ZADANIE PISEMNE
Przepisz bez zmian każdy wiersz ze wszystkich poniższych zapisów.

_ _ _ _

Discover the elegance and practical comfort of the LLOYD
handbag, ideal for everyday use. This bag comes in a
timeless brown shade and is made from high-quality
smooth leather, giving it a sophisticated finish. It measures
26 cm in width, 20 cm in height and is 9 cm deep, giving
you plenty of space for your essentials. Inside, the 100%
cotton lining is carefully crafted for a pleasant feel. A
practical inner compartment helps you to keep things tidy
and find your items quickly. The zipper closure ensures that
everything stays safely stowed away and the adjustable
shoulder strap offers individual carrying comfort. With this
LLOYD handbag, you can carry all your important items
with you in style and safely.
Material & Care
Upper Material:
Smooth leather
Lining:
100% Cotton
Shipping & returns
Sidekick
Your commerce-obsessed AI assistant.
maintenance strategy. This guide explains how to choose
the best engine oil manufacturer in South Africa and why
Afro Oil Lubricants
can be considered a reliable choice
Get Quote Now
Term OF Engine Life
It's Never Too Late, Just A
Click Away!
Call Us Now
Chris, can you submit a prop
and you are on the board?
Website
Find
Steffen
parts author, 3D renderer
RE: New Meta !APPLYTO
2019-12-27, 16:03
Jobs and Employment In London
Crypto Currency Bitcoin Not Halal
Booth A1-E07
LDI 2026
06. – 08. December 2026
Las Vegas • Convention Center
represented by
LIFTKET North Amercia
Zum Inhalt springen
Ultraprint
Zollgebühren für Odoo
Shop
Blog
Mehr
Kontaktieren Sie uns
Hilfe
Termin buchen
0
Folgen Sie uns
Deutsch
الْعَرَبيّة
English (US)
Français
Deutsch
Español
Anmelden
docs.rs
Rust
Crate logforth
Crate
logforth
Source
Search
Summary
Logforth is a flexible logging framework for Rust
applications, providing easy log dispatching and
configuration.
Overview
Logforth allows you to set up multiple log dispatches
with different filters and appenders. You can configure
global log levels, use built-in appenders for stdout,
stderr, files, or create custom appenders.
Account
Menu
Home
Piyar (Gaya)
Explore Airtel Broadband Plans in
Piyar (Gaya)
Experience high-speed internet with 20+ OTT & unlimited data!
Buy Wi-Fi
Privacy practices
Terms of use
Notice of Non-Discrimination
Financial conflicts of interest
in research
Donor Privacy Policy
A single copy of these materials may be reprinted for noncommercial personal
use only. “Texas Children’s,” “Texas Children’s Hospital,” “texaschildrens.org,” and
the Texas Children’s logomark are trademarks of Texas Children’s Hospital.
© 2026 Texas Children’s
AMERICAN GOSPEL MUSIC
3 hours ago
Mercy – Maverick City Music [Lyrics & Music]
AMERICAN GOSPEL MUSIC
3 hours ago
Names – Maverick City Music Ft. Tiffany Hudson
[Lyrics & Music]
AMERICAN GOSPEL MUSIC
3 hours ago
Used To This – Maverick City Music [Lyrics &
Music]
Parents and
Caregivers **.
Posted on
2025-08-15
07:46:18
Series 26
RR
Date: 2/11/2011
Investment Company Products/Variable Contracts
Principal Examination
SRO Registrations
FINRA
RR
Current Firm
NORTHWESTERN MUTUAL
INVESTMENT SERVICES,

_ _ _ _

WYNIK ĆWICZENIA
Discover the elegance and practical comfort of the LLOYD
handbag, ideal for everyday use. This bag comes in a
timeless brown shade and is made from high-quality
smooth leather, giving it a sophisticated finish. It measures
26 cm in width, 20 cm in height and is 9 cm deep, giving
you plenty of space for your essentials. Inside, the 100%
cotton lining is carefully crafted for a pleasant feel. A
practical inner compartment helps you to keep things tidy
and find your items quickly. The zipper closure ensures that
everything stays safely stowed away and the adjustable
shoulder strap offers individual carrying comfort. With this
LLOYD handbag, you can carry all your important items
with you in style and safely.
Material & Care
Upper Material:
Smooth leather
Lining:
100% Cotton
Shipping & returns
Sidekick
Your commerce-obsessed AI assistant.
maintenance strategy. This guide explains how to choose
the best engine oil manufacturer in South Africa and why
Afro Oil Lubricants
can be considered a reliable choice
Get Quote Now
Term OF Engine Life
It's Never Too Late, Just A
Click Away!
Call Us Now
Chris, can you submit a prop
and you are on the board?
Website
Find
Steffen
parts author, 3D renderer
RE: New Meta !APPLYTO
2019-12-27, 16:03
Jobs and Employment In London
Crypto Currency Bitcoin Not Halal
Booth A1-E07
LDI 2026
06. – 08. December 2026
Las Vegas • Convention Center
represented by
LIFTKET North Amercia
Zum Inhalt springen
Ultraprint
Zollgebühren für Odoo
Shop
Blog
Mehr
Kontaktieren Sie uns
Hilfe
Termin buchen
0
Folgen Sie uns
Deutsch
الْعَرَبيّة
English (US)
Français
Deutsch
Español
Anmelden
docs.rs
Rust
Crate logforth
Crate
logforth
Source
Search
Summary
Logforth is a flexible logging framework for Rust
applications, providing easy log dispatching and
configuration.
Overview
Logforth allows you to set up multiple log dispatches
with different filters and appenders. You can configure
global log levels, use built-in appenders for stdout,
stderr, files, or create custom appenders.
Account
Menu
Home
Piyar (Gaya)
Explore Airtel Broadband Plans in
Piyar (Gaya)
Experience high-speed internet with 20+ OTT & unlimited data!
Buy Wi-Fi
Privacy practices
Terms of use
Notice of Non-Discrimination
Financial conflicts of interest
in research
Donor Privacy Policy
A single copy of these materials may be reprinted for noncommercial personal
use only. “Texas Children’s,” “Texas Children’s Hospital,” “texaschildrens.org,” and
the Texas Children’s logomark are trademarks of Texas Children’s Hospital.
© 2026 Texas Children’s
AMERICAN GOSPEL MUSIC
3 hours ago
Mercy – Maverick City Music [Lyrics & Music]
AMERICAN GOSPEL MUSIC
3 hours ago
Names – Maverick City Music Ft. Tiffany Hudson
[Lyrics & Music]
AMERICAN GOSPEL MUSIC
3 hours ago
Used To This – Maverick City Music [Lyrics &
Music]
Parents and
Caregivers **.
Posted on
2025-08-15
07:46:18
Series 26
RR
Date: 2/11/2011
Investment Company Products/Variable Contracts
Principal Examination
SRO Registrations
FINRA
RR
Current Firm
NORTHWESTERN MUTUAL
INVESTMENT SERVICES,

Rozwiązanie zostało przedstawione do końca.